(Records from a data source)
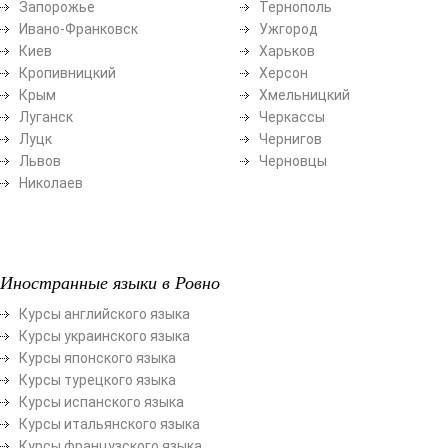
Запорожье
Тернополь
Ивано-Франковск
Ужгород
Киев
Харьков
Кропивницкий
Херсон
Крым
Хмельницкий
Луганск
Черкассы
Луцк
Чернигов
Львов
Черновцы
Николаев
Иностранные языки в Ровно
Курсы английского языка
Курсы украинского языка
Курсы японского языка
Курсы турецкого языка
Курсы испанского языка
Курсы итальянского языка
Курсы французского языка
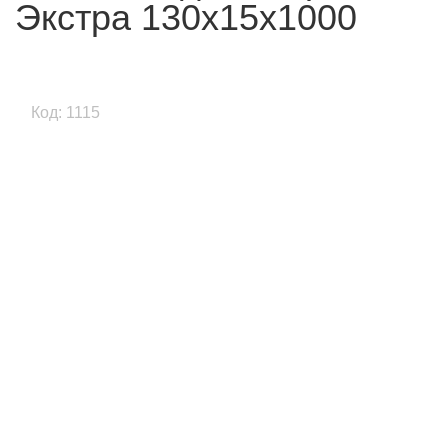
Экстра 130x15x1000
Код: 1115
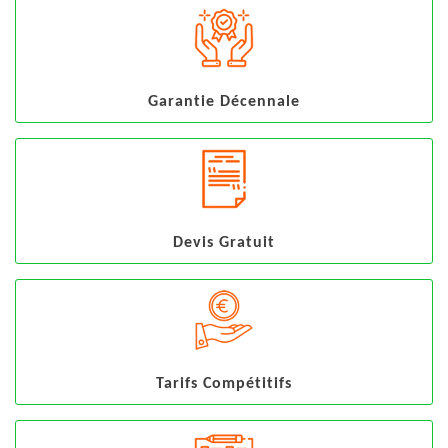
Garantie Décennale
Devis Gratuit
Tarifs Compétitifs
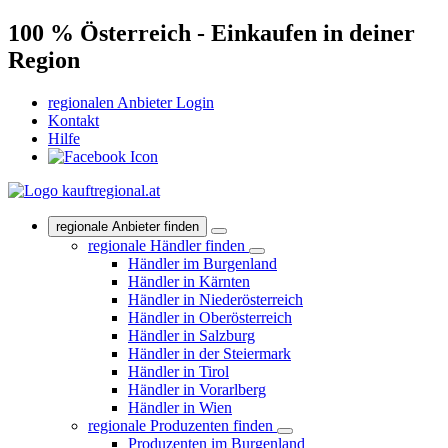
100 % Österreich - Einkaufen in deiner
Region
regionalen Anbieter Login
Kontakt
Hilfe
regionale Anbieter finden
regionale Händler finden
Händler im Burgenland
Händler in Kärnten
Händler in Niederösterreich
Händler in Oberösterreich
Händler in Salzburg
Händler in der Steiermark
Händler in Tirol
Händler in Vorarlberg
Händler in Wien
regionale Produzenten finden
Produzenten im Burgenland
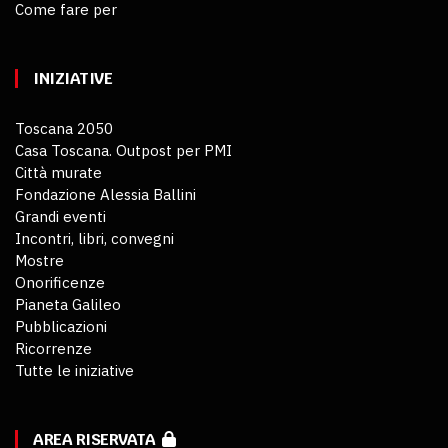
Come fare per
INIZIATIVE
Toscana 2050
Casa Toscana. Outpost per PMI
Città murate
Fondazione Alessia Ballini
Grandi eventi
Incontri, libri, convegni
Mostre
Onorificenze
Pianeta Galileo
Pubblicazioni
Ricorrenze
Tutte le iniziative
AREA RISERVATA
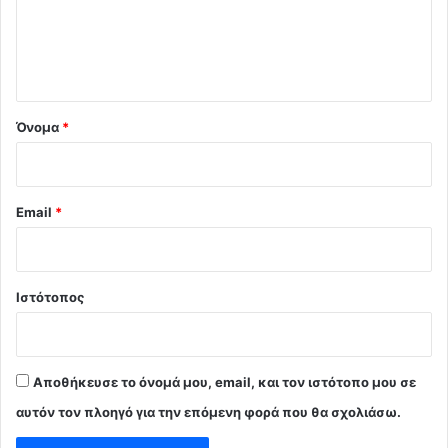
λ
ι
ο
*
Όνομα
*
Email
*
Ιστότοπος
Αποθήκευσε το όνομά μου, email, και τον ιστότοπο μου σε
αυτόν τον πλοηγό για την επόμενη φορά που θα σχολιάσω.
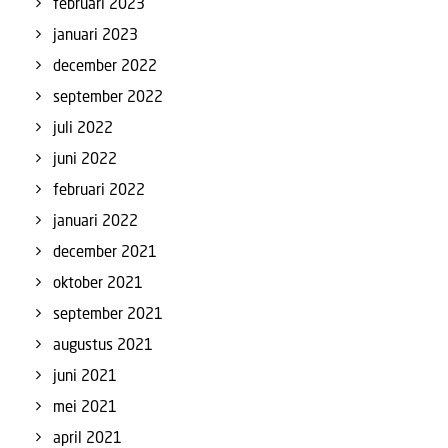
februari 2023
januari 2023
december 2022
september 2022
juli 2022
juni 2022
februari 2022
januari 2022
december 2021
oktober 2021
september 2021
augustus 2021
juni 2021
mei 2021
april 2021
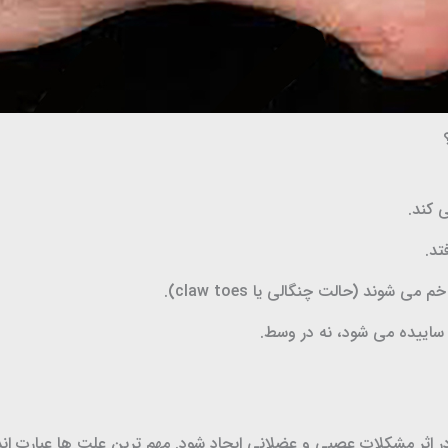
 کند.
تد.
وند (حالت چنگالی یا claw toes).
 ساییده می شود، نه در وسط.
در اثر مشکلات عصبی و عضلانی ایجاد شود. مهم ترین علت ها عبارت اند 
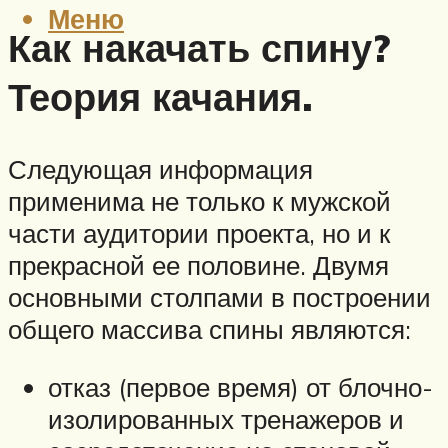
Меню
Как накачать спину?
Теория качания.
Следующая информация
применима не только к мужской
части аудитории проекта, но и к
прекрасной ее половине. Двумя
основными столпами в построении
общего массива спины являются:
отказ (первое время) от блочно-
изолированных тренажеров и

**WHAT YOU ARE ASKED TO DO**.
Write back word for word every line in the entries above from the one with "Αποθήκευσε το όνομά" to the one with "وند (حالت چنگالی یا claw toes).", ends included, and none of the pictures.

**RESULT OF THE EXERCISE**.
Αποθήκευσε το όνομά μου, email, και τον ιστότοπο μου σε
αυτόν τον πλοηγό για την επόμενη φορά που θα σχολιάσω.
februari 2023
januari 2023
december 2022
september 2022
juli 2022
juni 2022
februari 2022
januari 2022
december 2021
oktober 2021
september 2021
augustus 2021
juni 2021
mei 2021
april 2021
 کند.
تد.
وند (حالت چنگالی یا claw toes).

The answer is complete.